Respiro, procuro ajustar bem os slides e ergo a coluna. Arrumo o queixo. Foi esse erguer a coluna que nos fez assim, Anthropos, outros.
3. Um achado de pesquisa
Fazer pesquisa também é criar laços profundos de amizade e receber presentes raros. Quem diria que um dos grandes presentes que recebi este ano seria um texto? Um achado de arquivo. Um colega estava procurando outras coisas numa pesquisa em jornais antigos, topou com um artigo e logo se lembrou de mim. Enviou por WhatsApp, direto da máquina do tempo.
Muita gente fala sobre o conceito de “Antropoceno”, que, apesar do pioneirismo dos dois cientistas que nomearam essa época nova da geologia, Eugene Stoermer e Paul Crutzen, no início do século XXI, já estava sendo cozinhado por outras pessoas. Por exemplo, ficou famoso o geólogo italiano Antonio Stoppani, que, em meados do século XIX, se referiu à força humana como forças telúricas.
Mas ninguém poderia imaginar que um brasileiro já estaria marinando esse conceito cem anos antes.

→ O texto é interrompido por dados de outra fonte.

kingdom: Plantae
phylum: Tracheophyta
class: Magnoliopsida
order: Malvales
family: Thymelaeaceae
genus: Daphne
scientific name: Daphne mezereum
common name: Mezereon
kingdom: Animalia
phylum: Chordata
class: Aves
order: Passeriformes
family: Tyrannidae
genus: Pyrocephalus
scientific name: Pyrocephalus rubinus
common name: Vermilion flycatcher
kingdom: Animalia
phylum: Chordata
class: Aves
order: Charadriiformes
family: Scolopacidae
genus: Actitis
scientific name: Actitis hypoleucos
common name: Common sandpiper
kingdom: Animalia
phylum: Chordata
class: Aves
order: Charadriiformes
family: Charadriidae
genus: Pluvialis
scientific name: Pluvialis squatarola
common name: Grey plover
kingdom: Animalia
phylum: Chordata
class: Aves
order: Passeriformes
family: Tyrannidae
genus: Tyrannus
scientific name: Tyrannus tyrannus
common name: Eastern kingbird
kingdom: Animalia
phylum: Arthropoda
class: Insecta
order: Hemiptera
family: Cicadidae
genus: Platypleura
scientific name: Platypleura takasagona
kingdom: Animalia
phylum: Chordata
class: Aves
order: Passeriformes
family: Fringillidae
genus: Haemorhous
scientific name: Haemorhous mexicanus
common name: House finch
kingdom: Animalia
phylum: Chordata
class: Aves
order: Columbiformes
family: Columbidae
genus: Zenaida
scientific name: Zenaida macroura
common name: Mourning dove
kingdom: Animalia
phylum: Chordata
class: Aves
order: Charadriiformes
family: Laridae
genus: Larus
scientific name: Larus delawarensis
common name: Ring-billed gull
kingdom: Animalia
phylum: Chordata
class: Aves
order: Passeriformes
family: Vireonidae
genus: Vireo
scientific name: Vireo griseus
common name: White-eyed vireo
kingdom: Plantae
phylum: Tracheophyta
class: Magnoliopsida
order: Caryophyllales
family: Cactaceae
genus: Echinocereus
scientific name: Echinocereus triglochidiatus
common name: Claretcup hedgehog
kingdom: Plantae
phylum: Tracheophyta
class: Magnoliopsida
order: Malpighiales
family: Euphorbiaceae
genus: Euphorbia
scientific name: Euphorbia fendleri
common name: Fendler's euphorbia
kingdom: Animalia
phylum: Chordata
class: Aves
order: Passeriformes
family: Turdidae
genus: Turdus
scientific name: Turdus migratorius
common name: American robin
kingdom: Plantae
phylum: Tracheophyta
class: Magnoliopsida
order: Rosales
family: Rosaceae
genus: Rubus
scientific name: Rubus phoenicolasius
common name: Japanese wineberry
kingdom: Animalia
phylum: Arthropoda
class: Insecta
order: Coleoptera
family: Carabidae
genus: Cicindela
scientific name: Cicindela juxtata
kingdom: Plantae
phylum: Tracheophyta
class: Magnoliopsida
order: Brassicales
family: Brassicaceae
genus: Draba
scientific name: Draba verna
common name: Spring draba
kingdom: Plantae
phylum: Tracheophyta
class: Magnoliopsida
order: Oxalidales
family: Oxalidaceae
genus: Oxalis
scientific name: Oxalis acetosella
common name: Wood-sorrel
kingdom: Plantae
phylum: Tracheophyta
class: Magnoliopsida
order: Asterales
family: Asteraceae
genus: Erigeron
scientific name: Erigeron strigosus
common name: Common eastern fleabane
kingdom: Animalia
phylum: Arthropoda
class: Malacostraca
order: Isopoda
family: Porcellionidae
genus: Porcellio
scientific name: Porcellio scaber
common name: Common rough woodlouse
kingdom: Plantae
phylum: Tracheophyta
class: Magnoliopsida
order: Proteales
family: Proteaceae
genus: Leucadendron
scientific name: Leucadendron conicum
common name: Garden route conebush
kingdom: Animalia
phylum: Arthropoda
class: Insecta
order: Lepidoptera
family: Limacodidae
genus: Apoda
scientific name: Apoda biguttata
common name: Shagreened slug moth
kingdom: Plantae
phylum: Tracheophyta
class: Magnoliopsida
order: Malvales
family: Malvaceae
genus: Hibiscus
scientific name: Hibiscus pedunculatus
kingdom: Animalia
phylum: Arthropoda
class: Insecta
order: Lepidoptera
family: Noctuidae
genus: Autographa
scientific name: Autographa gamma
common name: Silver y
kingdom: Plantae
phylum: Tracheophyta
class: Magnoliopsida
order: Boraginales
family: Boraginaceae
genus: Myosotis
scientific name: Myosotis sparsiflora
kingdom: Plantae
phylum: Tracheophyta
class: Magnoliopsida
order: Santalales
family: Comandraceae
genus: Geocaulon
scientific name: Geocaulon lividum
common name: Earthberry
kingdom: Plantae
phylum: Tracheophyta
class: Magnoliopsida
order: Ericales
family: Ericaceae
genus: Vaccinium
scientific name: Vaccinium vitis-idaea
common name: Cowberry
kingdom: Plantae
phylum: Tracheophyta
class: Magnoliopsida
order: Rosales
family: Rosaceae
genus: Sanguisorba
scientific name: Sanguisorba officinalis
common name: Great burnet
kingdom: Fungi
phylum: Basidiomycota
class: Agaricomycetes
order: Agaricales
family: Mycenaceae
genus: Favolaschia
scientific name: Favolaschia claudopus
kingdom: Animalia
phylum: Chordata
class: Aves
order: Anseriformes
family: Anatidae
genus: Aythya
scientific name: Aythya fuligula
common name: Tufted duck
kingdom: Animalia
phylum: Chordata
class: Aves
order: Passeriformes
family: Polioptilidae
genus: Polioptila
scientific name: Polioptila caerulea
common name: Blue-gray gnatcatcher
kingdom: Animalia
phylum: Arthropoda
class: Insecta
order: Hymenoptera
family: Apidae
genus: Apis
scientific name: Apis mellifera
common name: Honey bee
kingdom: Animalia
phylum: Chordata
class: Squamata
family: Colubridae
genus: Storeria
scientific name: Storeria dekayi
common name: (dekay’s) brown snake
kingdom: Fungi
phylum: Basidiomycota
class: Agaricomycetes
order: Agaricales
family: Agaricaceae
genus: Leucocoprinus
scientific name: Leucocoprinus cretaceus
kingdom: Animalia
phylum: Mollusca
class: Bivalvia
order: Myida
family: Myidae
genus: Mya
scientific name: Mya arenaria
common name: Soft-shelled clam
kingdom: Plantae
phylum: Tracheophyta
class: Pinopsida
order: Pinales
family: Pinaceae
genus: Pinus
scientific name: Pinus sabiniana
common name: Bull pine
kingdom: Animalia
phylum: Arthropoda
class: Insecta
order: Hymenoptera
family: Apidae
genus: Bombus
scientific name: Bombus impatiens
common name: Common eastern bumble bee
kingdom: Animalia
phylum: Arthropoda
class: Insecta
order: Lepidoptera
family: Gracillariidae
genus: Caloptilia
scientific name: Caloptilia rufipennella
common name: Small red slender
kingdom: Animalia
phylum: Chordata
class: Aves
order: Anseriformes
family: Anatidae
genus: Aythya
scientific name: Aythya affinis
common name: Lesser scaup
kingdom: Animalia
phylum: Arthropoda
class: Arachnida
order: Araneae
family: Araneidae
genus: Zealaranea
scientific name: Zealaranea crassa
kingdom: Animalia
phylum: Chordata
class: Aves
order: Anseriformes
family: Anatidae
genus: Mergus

Euclides da Cunha publicou, em 1900, uma crônica impressionante — ainda mais se se pensarmos que só agora os contornos do que seja a época antropocênica ficaram indiscutíveis. Com sua marca registrada de bigodes, rosto fino e anguloso, o então Euclydes (grafado assim, com y), nascido no município de Cantagalo, no Rio de Janeiro, parece ter acordado bem cedo para descrever com minúcia geológica esse novo tempo.
Na crônica, intitulada Fazedores de deserto, o autor reclama de como o clima do estado de São Paulo se alterou com as imensas plantações de café. Com observações que vão da física à meteorologia, ele mostra como os onipresentes cafezais impuseram uma mudança no território. Aliás, com um erro: o jornalista imputa erroneamente aos povos originários a culpa pela devastação por praticarem a coivara, algo que hoje se sabe benéfico à terra por sua escala, rotatividade e diversidade do plantio.
Quase descrevendo o próximo verão de 2025, o texto se inicia assim:
“É natural que todos os dias chegue do interior um telegrama alarmante denunciando o recrudescer do verão bravio que se aproxima.”
Mais adiante, depois de descrever a mudança do clima a partir da mudança da paisagem, ele anuncia com uma clareza mordaz:
“Porque há longos anos, com persistência que nos faltou para outro empreendimentos, nós mesmo a criamos.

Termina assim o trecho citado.